Addition of these sulfide and sulfur compounds and in these quantities has, however, not been found to eliminate the variability effect of the iron electrode discharge from the ideal described above.
It is also known that addition of lead sulfide to zinc electrodes improves the charge efficiency of the zinc electrodes due to the influence of the lead sulfide on the hydrogen overvoltage. However, the lead sulfide addition could possibly not influence the discharge mode of the zinc electrode since zinc has only one discharge step. Furthermore, the lead sulfide could not have an influence on the electrode structure or porosity since the zinc electrode goes at least partially into solution during discharge as zincate and the structure is at least partially rebuilt during each charge and discharge cycle. Lead sulfide therefore exhibits a quite different technical effect when it is used as addition to the zinc electrode.
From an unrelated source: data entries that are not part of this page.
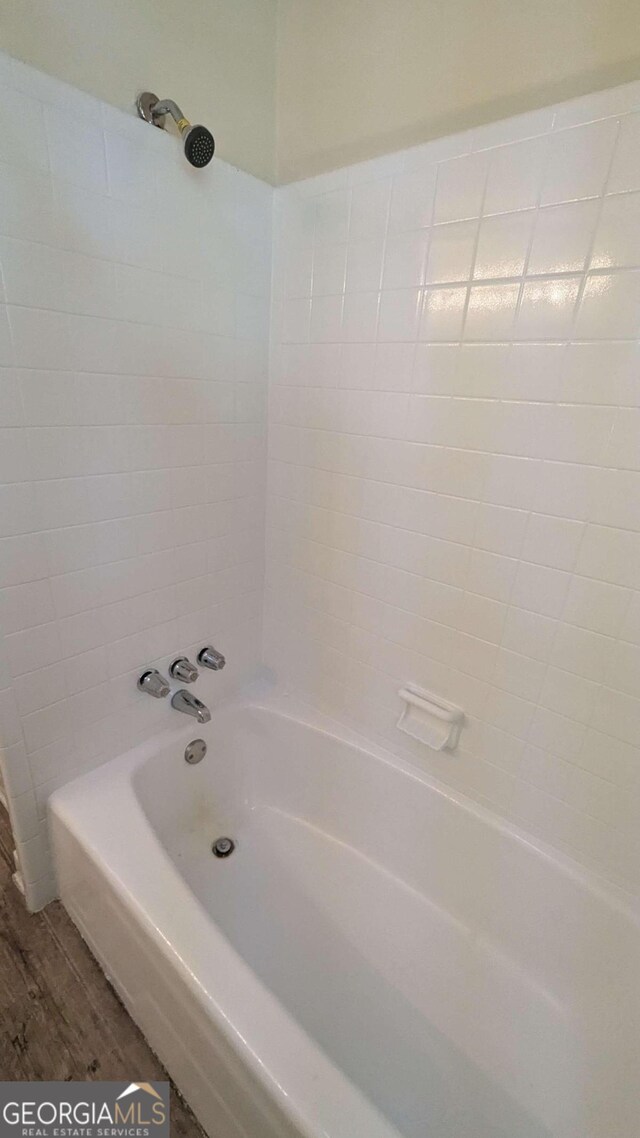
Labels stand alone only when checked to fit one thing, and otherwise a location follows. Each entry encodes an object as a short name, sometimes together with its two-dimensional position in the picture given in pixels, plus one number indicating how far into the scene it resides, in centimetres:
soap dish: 122
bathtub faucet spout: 131
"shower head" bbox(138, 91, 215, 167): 93
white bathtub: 83
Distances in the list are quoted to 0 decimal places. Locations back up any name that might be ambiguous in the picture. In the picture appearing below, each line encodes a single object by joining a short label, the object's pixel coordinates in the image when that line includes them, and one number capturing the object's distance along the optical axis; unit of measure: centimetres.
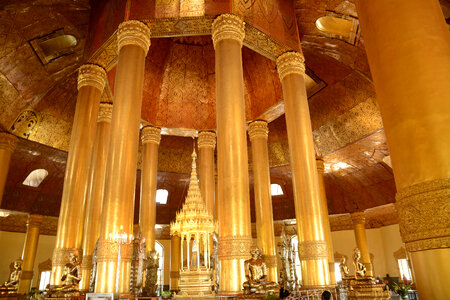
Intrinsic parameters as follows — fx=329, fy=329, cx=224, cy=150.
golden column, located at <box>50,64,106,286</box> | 900
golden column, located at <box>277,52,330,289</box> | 859
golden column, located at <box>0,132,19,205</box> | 1313
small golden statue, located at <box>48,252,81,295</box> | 761
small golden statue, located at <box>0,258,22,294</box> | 1027
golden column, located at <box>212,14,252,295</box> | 705
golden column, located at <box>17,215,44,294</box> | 1730
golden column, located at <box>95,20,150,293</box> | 720
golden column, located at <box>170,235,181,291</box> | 1950
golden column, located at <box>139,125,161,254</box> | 1282
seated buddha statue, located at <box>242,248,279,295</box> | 647
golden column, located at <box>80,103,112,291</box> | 1072
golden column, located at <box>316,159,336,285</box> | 1497
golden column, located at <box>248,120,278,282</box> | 1211
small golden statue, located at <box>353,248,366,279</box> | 1050
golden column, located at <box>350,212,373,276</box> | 2022
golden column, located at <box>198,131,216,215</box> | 1412
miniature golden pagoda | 1040
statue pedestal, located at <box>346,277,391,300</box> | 948
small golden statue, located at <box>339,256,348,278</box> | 1209
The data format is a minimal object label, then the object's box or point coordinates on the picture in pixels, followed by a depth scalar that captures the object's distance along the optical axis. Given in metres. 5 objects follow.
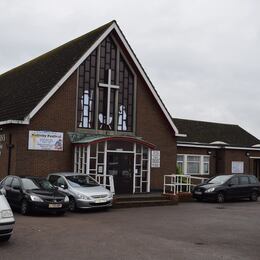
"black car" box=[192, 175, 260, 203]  18.20
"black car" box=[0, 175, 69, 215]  12.32
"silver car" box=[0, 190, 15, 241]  7.62
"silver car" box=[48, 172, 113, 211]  13.63
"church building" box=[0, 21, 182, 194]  17.22
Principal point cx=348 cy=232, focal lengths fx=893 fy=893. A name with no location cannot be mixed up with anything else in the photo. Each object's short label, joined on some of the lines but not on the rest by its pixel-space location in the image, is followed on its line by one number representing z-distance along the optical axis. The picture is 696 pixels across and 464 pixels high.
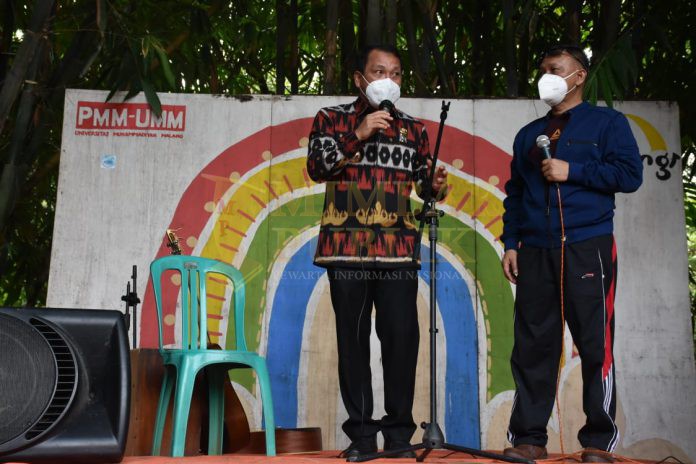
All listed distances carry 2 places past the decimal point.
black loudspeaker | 2.05
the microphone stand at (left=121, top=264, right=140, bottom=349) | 3.52
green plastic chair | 2.99
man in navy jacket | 2.81
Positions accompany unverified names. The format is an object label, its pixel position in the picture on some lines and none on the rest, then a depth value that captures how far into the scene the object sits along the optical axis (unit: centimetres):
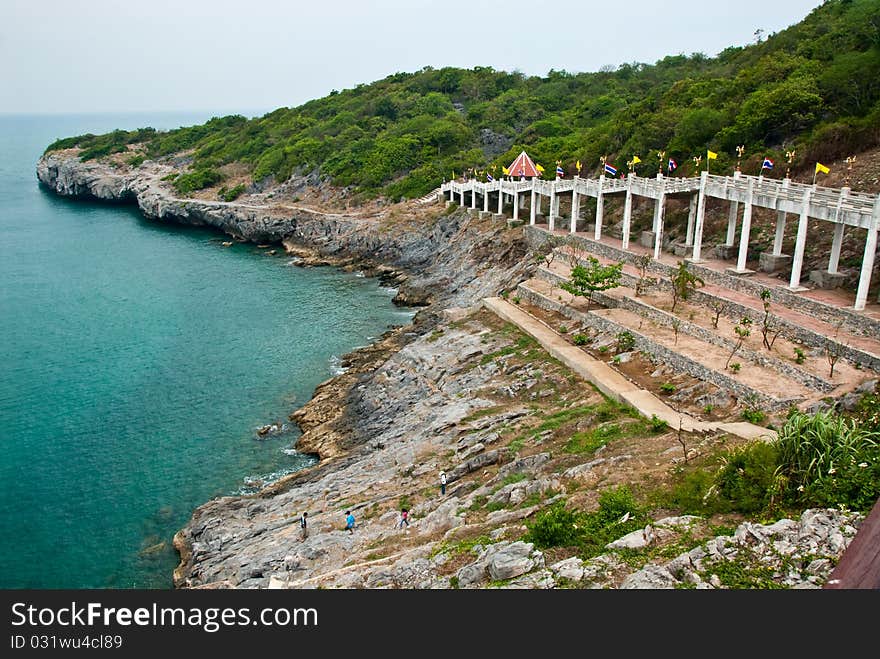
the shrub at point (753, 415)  2527
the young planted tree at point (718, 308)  3447
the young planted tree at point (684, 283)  3750
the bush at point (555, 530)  1819
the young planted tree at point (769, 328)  3089
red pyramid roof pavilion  6438
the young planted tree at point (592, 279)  3908
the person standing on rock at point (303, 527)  2736
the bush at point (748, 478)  1783
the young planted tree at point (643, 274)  4022
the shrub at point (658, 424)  2578
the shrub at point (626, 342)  3416
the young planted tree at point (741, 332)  3050
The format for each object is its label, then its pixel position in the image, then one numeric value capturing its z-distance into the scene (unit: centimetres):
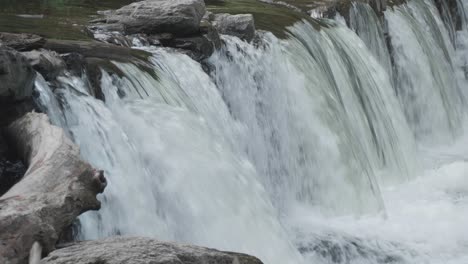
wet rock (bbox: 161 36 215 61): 1648
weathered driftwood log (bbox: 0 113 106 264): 738
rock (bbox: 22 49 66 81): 1179
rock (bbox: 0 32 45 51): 1228
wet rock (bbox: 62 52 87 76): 1267
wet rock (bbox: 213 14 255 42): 1847
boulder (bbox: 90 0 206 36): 1641
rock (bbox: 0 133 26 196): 1032
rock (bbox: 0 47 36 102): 1016
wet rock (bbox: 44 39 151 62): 1379
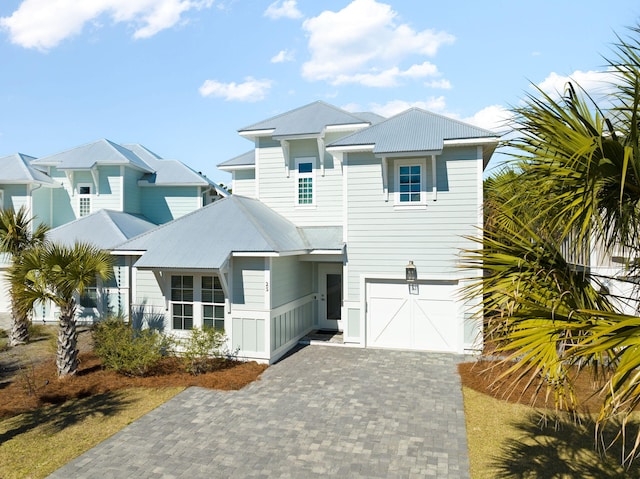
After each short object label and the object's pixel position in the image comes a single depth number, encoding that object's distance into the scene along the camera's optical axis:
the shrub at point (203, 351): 10.34
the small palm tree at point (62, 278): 9.51
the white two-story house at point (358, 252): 11.40
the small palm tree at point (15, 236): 12.17
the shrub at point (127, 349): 10.02
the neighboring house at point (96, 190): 18.64
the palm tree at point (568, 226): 3.12
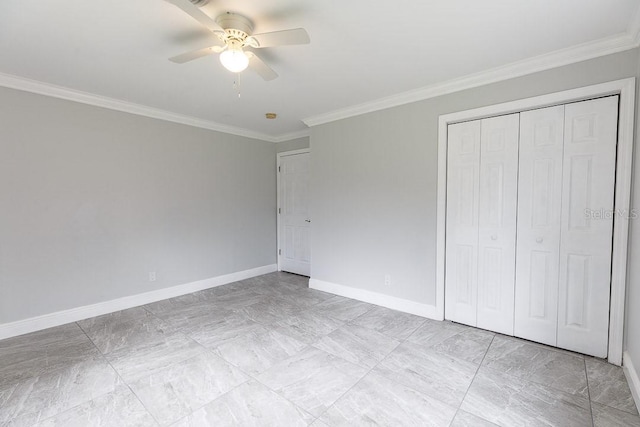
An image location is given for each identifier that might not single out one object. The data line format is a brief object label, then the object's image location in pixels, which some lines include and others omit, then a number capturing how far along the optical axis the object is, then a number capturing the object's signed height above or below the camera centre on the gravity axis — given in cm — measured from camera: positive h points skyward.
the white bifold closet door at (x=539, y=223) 238 -20
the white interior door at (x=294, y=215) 482 -25
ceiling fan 170 +101
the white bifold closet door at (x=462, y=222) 279 -22
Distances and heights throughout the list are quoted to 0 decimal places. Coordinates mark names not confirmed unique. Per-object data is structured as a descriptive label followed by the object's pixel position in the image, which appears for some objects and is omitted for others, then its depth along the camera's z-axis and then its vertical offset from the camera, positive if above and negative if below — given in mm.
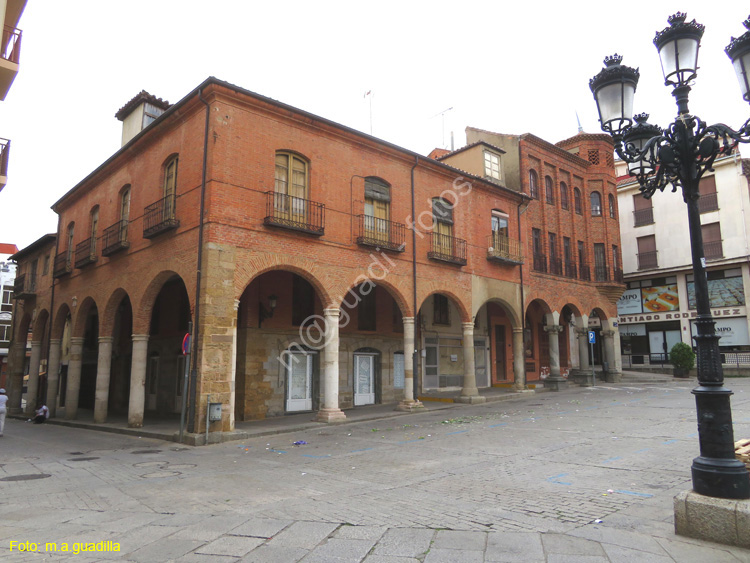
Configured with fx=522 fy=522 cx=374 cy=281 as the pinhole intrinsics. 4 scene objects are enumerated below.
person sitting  19459 -2169
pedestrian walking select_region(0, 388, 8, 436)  14836 -1491
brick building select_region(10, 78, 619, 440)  13234 +2855
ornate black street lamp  4578 +2011
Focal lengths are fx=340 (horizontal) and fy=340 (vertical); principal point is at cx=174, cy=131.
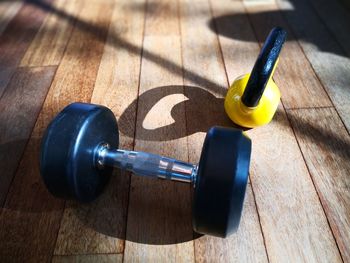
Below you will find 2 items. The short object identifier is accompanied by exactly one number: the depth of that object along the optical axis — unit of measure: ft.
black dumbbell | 2.04
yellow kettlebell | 2.63
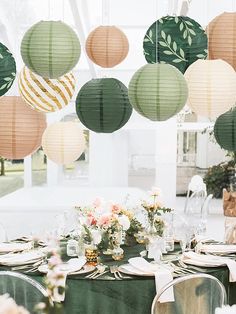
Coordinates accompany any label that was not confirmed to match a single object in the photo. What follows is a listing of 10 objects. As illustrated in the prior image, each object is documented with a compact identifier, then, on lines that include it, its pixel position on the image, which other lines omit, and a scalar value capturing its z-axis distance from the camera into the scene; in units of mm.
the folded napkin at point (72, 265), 3655
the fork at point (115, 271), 3617
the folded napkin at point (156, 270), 3602
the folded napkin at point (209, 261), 3890
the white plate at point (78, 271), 3684
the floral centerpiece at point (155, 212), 4289
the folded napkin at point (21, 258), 3938
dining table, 3619
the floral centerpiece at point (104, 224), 3898
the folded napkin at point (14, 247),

The addition of lead sulfide to iron electrodes has not been suggested or tried before because iron sulfide exhibits about the same useful effect on the hydrogen overvoltage as such and it has therefore not been of any interest to add lead sulfide for this purpose.
It is an object of this invention to provide an iron electrode which substantially alleviates the problems of the prior art.
It is also an object of this invention to provide an iron electrode for use in a chemoelectric cell which shows a substantially uniform discharge pattern.
It is further an object of this invention to provide an improved chemoelectric cell containing an iron electrode which shows a substantially uniform discharge pattern.